Gabriel de Paiva/O Globo
Gabriel de Paiva/O Globo

''Cumpri o meu dever'', diz policial que conseguiu parar o matador

Abordado na rua por duas estudantes feridas, sargento chegou à escola a tempo de evitar [br]tragédia ainda maior

Pedro Dantas, O Estado de S.Paulo

08 de abril de 2011 | 00h00

Terceiro-sargento da Polícia Militar, Márcio Alexandre Alves, de 33 anos, lotado no Batalhão Policial Rodoviário, participava de uma operação rotineira de fiscalização de veículos com agentes do Departamento de Transportes Rodoviários (Detro), na Avenida Piraquara, quando foi surpreendido por duas estudantes ensanguentadas. Elas contaram que foram feridas por um homem (Wellington de Oliveira) que estava atirando na Escola Municipal Tasso da Silveira, a poucos metros da blitz.

Alves e outro policial colocaram as estudantes no carro da polícia e foram até o colégio. "Ao me aproximar da escola, ouvi disparos. Corri, subi as escadas e, quando cheguei ao segundo andar, encontrei o assassino, que apontou a arma para mim. Acho que eu o atingi no abdome. Ele caiu e depois deu um tiro na cabeça", contou o sargento.

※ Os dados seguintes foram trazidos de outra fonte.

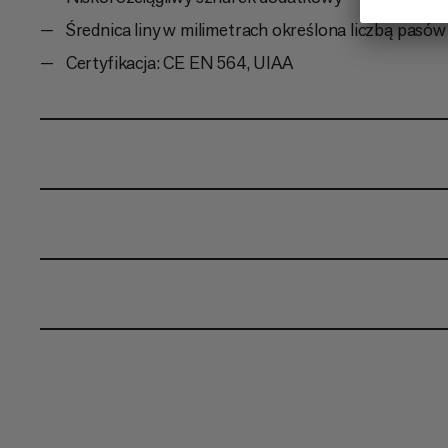
Średnica liny w milimetrach określona liczbą pasó
Certyfikacja: CE EN 564, UIAA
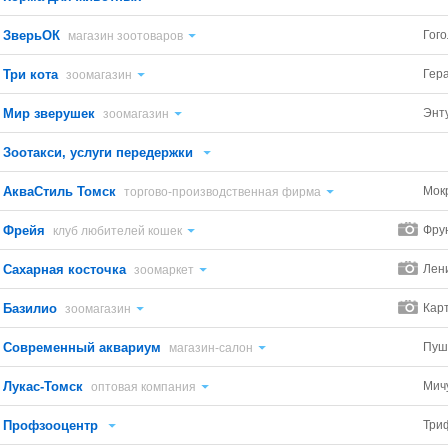
ЗверьОК
Гого
магазин зоотоваров
Три кота
Гер
зоомагазин
Мир зверушек
Энт
зоомагазин
Зоотакси, услуги передержки
АкваСтиль Томск
Мок
торгово-производственная фирма
Фрейя
Фру
клуб любителей кошек
Сахарная косточка
Лен
зоомаркет
Базилио
Кар
зоомагазин
Современный аквариум
Пуш
магазин-салон
Лукас-Томск
Мич
оптовая компания
Профзооцентр
Три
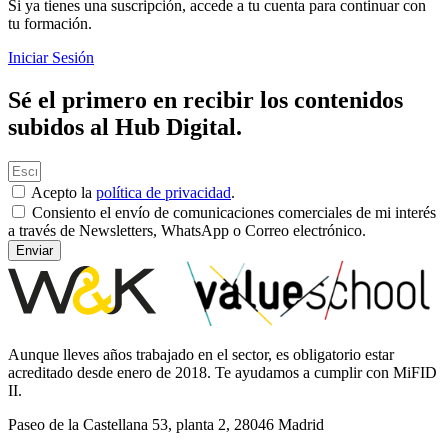
Si ya tienes una suscripción, accede a tu cuenta para continuar con
tu formación.
Iniciar Sesión
Sé el primero en recibir los contenidos
subidos al Hub Digital.
Acepto la
política de privacidad
.
Consiento el envío de comunicaciones comerciales de mi interés
a través de Newsletters, WhatsApp o Correo electrónico.
Enviar
Aunque lleves años trabajado en el sector, es obligatorio estar
acreditado desde enero de 2018. Te ayudamos a cumplir con MiFID
II.
Paseo de la Castellana 53, planta 2, 28046 Madrid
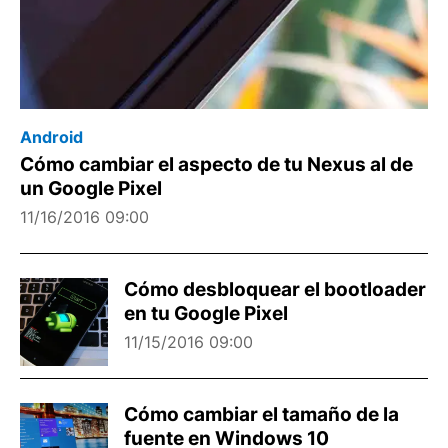
Android
Cómo cambiar el aspecto de tu Nexus al de
un Google Pixel
11/16/2016 09:00
Cómo desbloquear el bootloader
en tu Google Pixel
11/15/2016 09:00
Cómo cambiar el tamaño de la
fuente en Windows 10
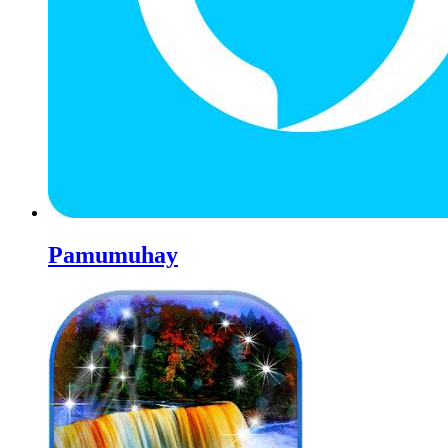
Pamumuhay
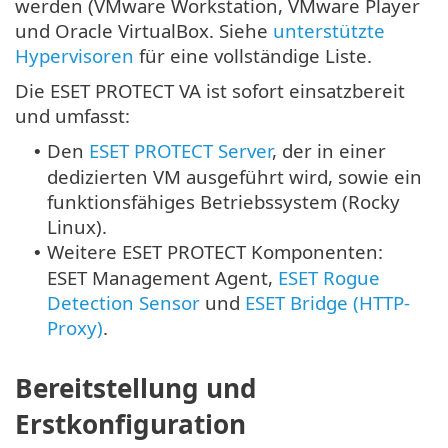
werden (VMware Workstation, VMware Player
und Oracle VirtualBox. Siehe
unterstützte
Hypervisoren
für eine vollständige Liste.
Die ESET PROTECT VA ist sofort einsatzbereit
und umfasst:
Den
ESET PROTECT Server
, der in einer
•
dedizierten VM ausgeführt wird, sowie ein
funktionsfähiges Betriebssystem (
Rocky
Linux
).
Weitere ESET PROTECT Komponenten:
•
ESET Management Agent,
ESET Rogue
Detection Sensor
und
ESET Bridge (HTTP-
Proxy)
.
Bereitstellung und
Erstkonfiguration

Aplaudido e chamado de herói por outros policiais, ele disse que recebeu um beijo de uma aluna depois que retirou as primeiras crianças refugiadas de uma sala de aula. "Fico dividido entre dois sentimentos. Sinto tristeza, porque tenho filhos da mesma idade dessas crianças. Ao mesmo tempo, tenho a sensação do dever cumprido. Cheguei no instante em que ele se preparava para subir ao terceiro andar e entrar em outras salas de aula."

Munição. Assim que as crianças foram retiradas, eles começaram a vasculhar salas do colégio. Policiais ficaram impressionados com o cinturão de munições usado pelo assassino e o speed load, mecanismo que permitiu a Wellington de Oliveira recarregar a arma com velocidade.